[Dataset entries]
----------
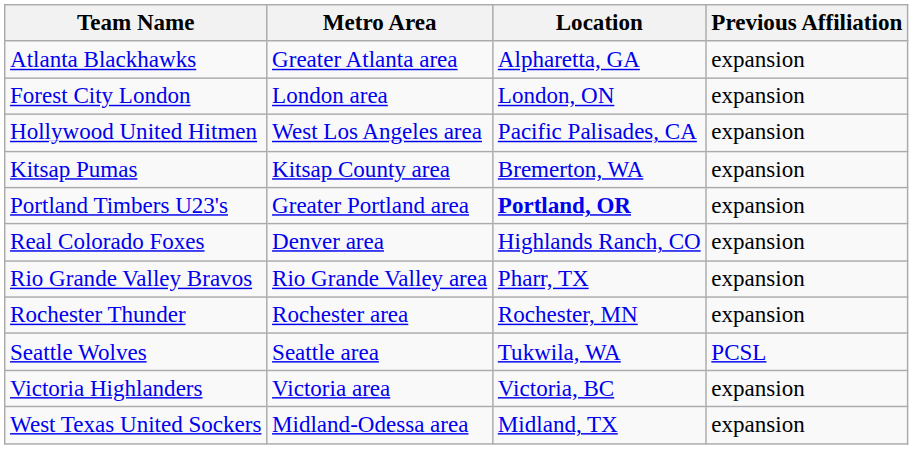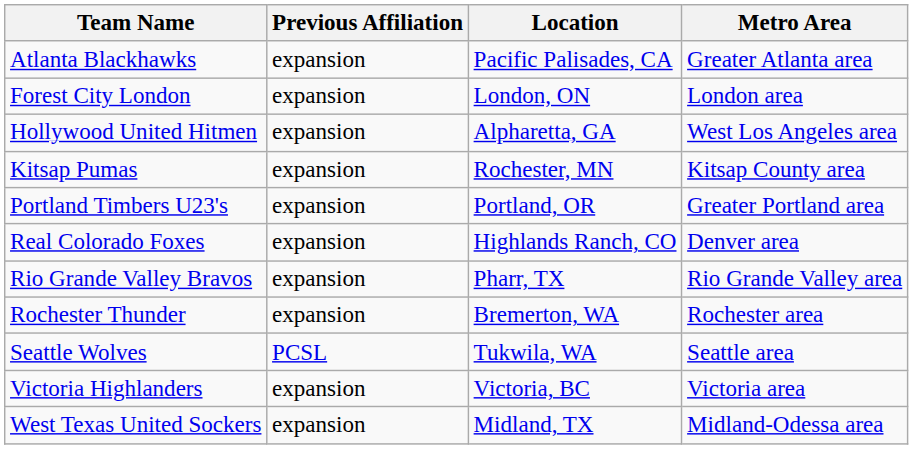columns swapped: Metro Area <-> Previous Affiliation
Atlanta Blackhawks | Location: Alpharetta, GA -> Pacific Palisades, CA
Hollywood United Hitmen | Location: Pacific Palisades, CA -> Alpharetta, GA
Kitsap Pumas | Location: Bremerton, WA -> Rochester, MN
Portland Timbers U23's | Location: bold -> normal
Rochester Thunder | Location: Rochester, MN -> Bremerton, WA
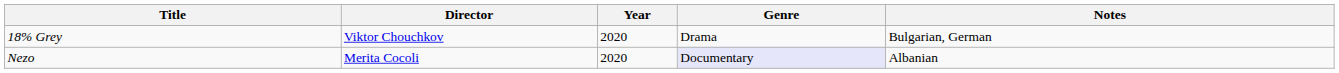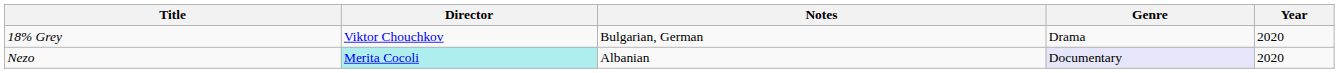columns swapped: Year <-> Notes
Nezo | Director: no background -> paleturquoise background
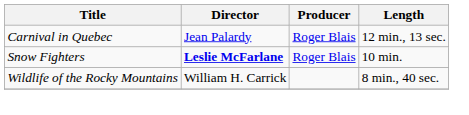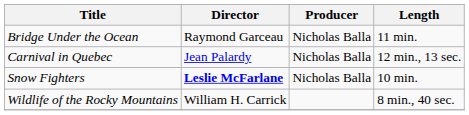+ row: Bridge Under the Ocean | Raymond Garceau | Nicholas Balla | 11 min.
Carnival in Quebec | Producer: Roger Blais -> Nicholas Balla
Snow Fighters | Producer: Roger Blais -> Nicholas Balla
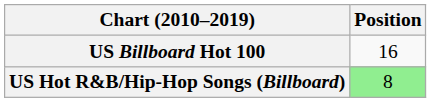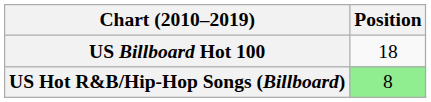US Billboard Hot 100 | Position: 16 -> 18
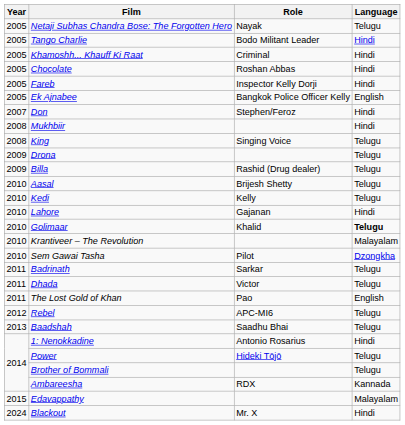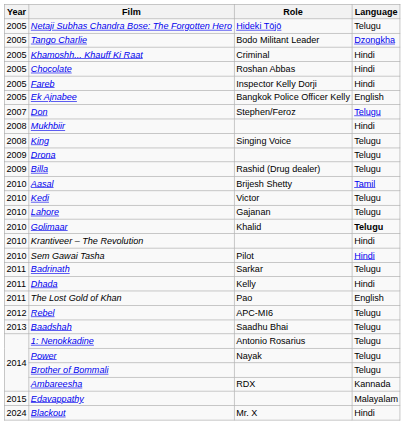Netaji Subhas Chandra Bose: The Forgotten Hero | Role: Nayak -> Hideki Tōjō
Tango Charlie | Language: Hindi -> Dzongkha
Don | Language: Hindi -> Telugu
Aasal | Language: Telugu -> Tamil
Kedi | Role: Kelly -> Victor
Lahore | Language: Hindi -> Telugu
Krantiveer – The Revolution | Language: Malayalam -> Hindi
Sem Gawai Tasha | Language: Dzongkha -> Hindi
Dhada | Role: Victor -> Kelly
Dhada | Language: Telugu -> Hindi
1: Nenokkadine | Language: Hindi -> Telugu
Power | Role: Hideki Tōjō -> Nayak
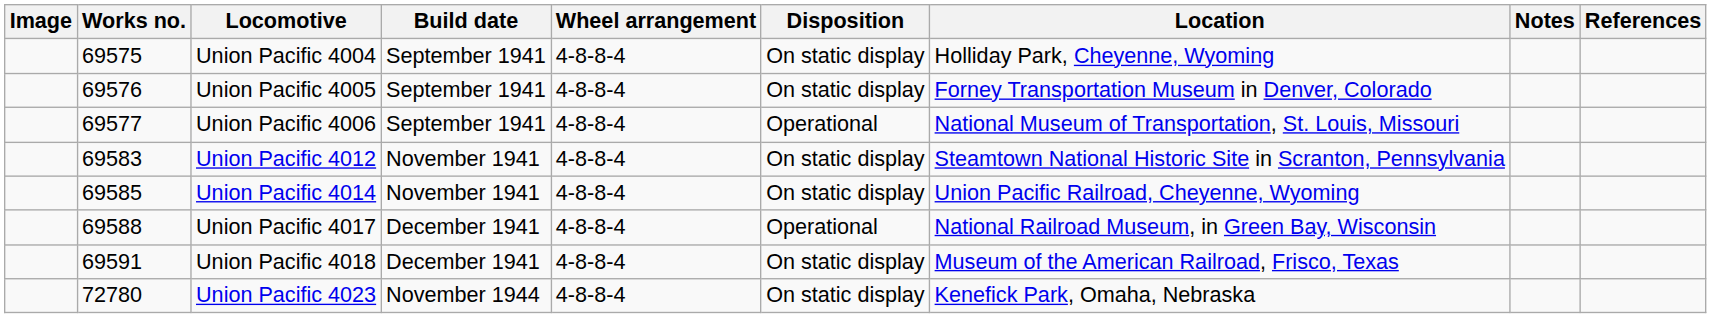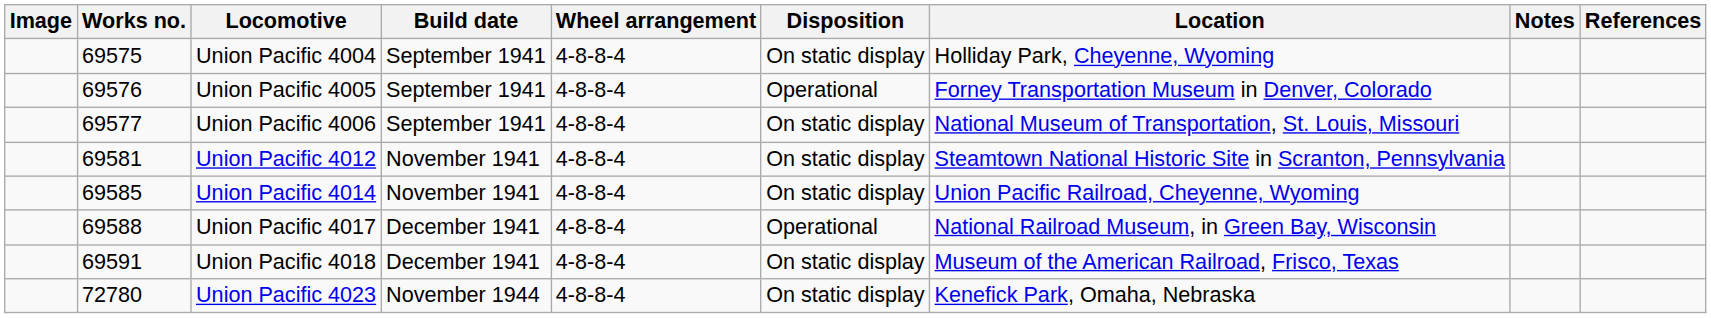Union Pacific 4005 | Disposition: On static display -> Operational
Union Pacific 4006 | Disposition: Operational -> On static display
Union Pacific 4012 | Works no.: 69583 -> 69581
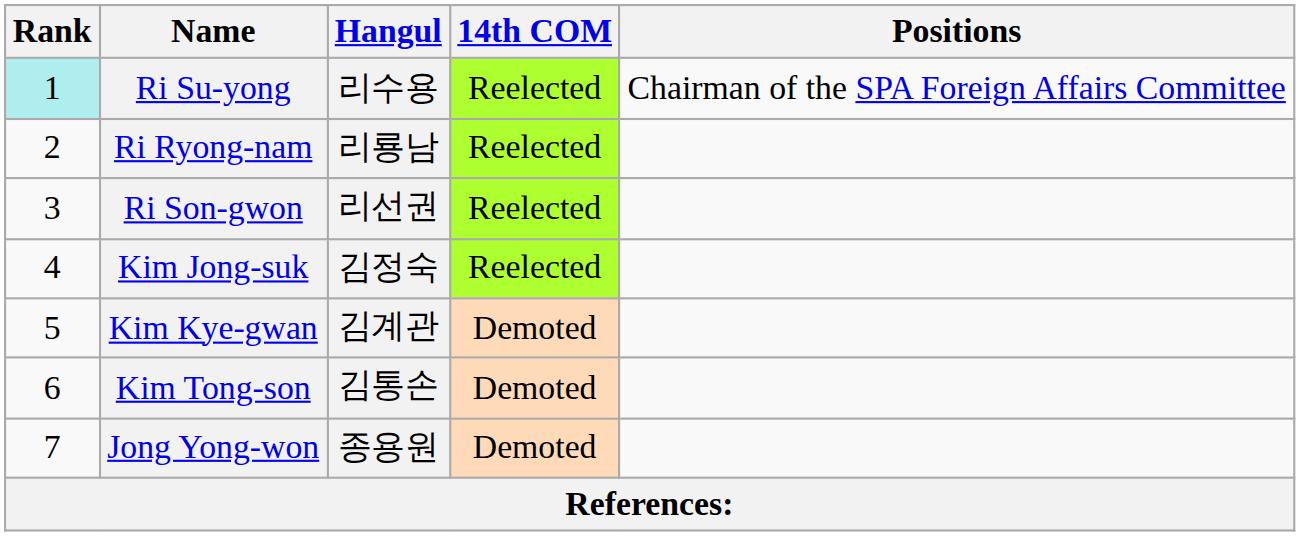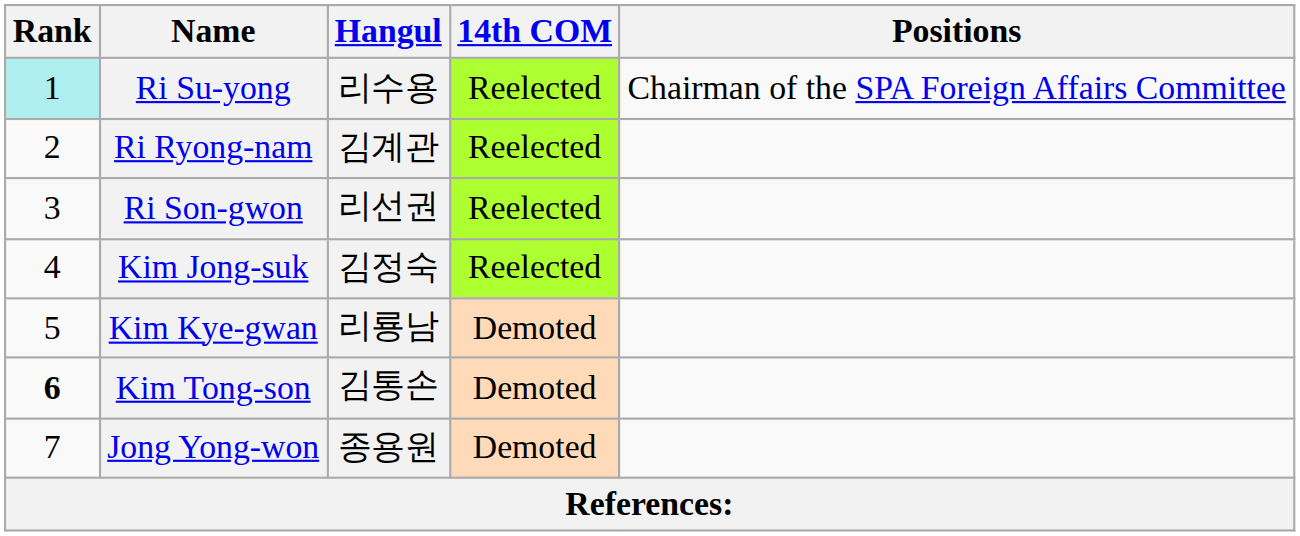Ri Ryong-nam | Hangul: 리룡남 -> 김계관
Kim Kye-gwan | Hangul: 김계관 -> 리룡남
Kim Tong-son | Rank: normal -> bold
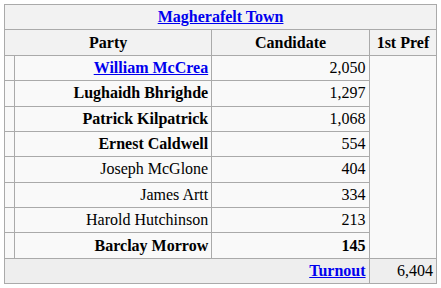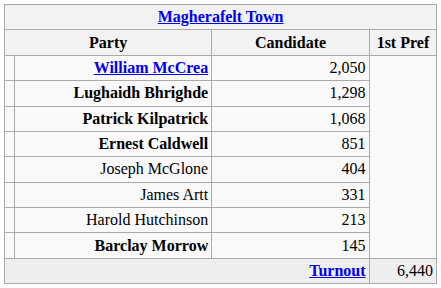Lughaidh Bhrighde | Candidate: 1,297 -> 1,298
Ernest Caldwell | Candidate: 554 -> 851
James Artt | Candidate: 334 -> 331
Barclay Morrow | Candidate: bold -> normal
Turnout | 1st Pref: 6,404 -> 6,440
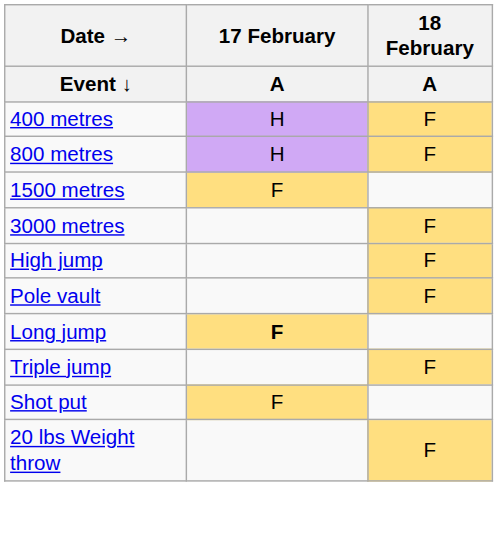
----------
Task goal
Reproduce verbatim every line of difference listed in the entries above, omitting the pictures from your answer.

Solution for this problem
columns swapped: Metro Area <-> Previous Affiliation
Atlanta Blackhawks | Location: Alpharetta, GA -> Pacific Palisades, CA
Hollywood United Hitmen | Location: Pacific Palisades, CA -> Alpharetta, GA
Kitsap Pumas | Location: Bremerton, WA -> Rochester, MN
Portland Timbers U23's | Location: bold -> normal
Rochester Thunder | Location: Rochester, MN -> Bremerton, WA
columns swapped: Year <-> Notes
Nezo | Director: no background -> paleturquoise background
+ row: Bridge Under the Ocean | Raymond Garceau | Nicholas Balla | 11 min.
Carnival in Quebec | Producer: Roger Blais -> Nicholas Balla
Snow Fighters | Producer: Roger Blais -> Nicholas Balla
US Billboard Hot 100 | Position: 16 -> 18
Netaji Subhas Chandra Bose: The Forgotten Hero | Role: Nayak -> Hideki Tōjō
Tango Charlie | Language: Hindi -> Dzongkha
Don | Language: Hindi -> Telugu
Aasal | Language: Telugu -> Tamil
Kedi | Role: Kelly -> Victor
Lahore | Language: Hindi -> Telugu
Krantiveer – The Revolution | Language: Malayalam -> Hindi
Sem Gawai Tasha | Language: Dzongkha -> Hindi
Dhada | Role: Victor -> Kelly
Dhada | Language: Telugu -> Hindi
1: Nenokkadine | Language: Hindi -> Telugu
Power | Role: Hideki Tōjō -> Nayak
Union Pacific 4005 | Disposition: On static display -> Operational
Union Pacific 4006 | Disposition: Operational -> On static display
Union Pacific 4012 | Works no.: 69583 -> 69581
Ri Ryong-nam | Hangul: 리룡남 -> 김계관
Kim Kye-gwan | Hangul: 김계관 -> 리룡남
Kim Tong-son | Rank: normal -> bold
Lughaidh Bhrighde | Candidate: 1,297 -> 1,298
Ernest Caldwell | Candidate: 554 -> 851
James Artt | Candidate: 334 -> 331
Barclay Morrow | Candidate: bold -> normal
Turnout | 1st Pref: 6,404 -> 6,440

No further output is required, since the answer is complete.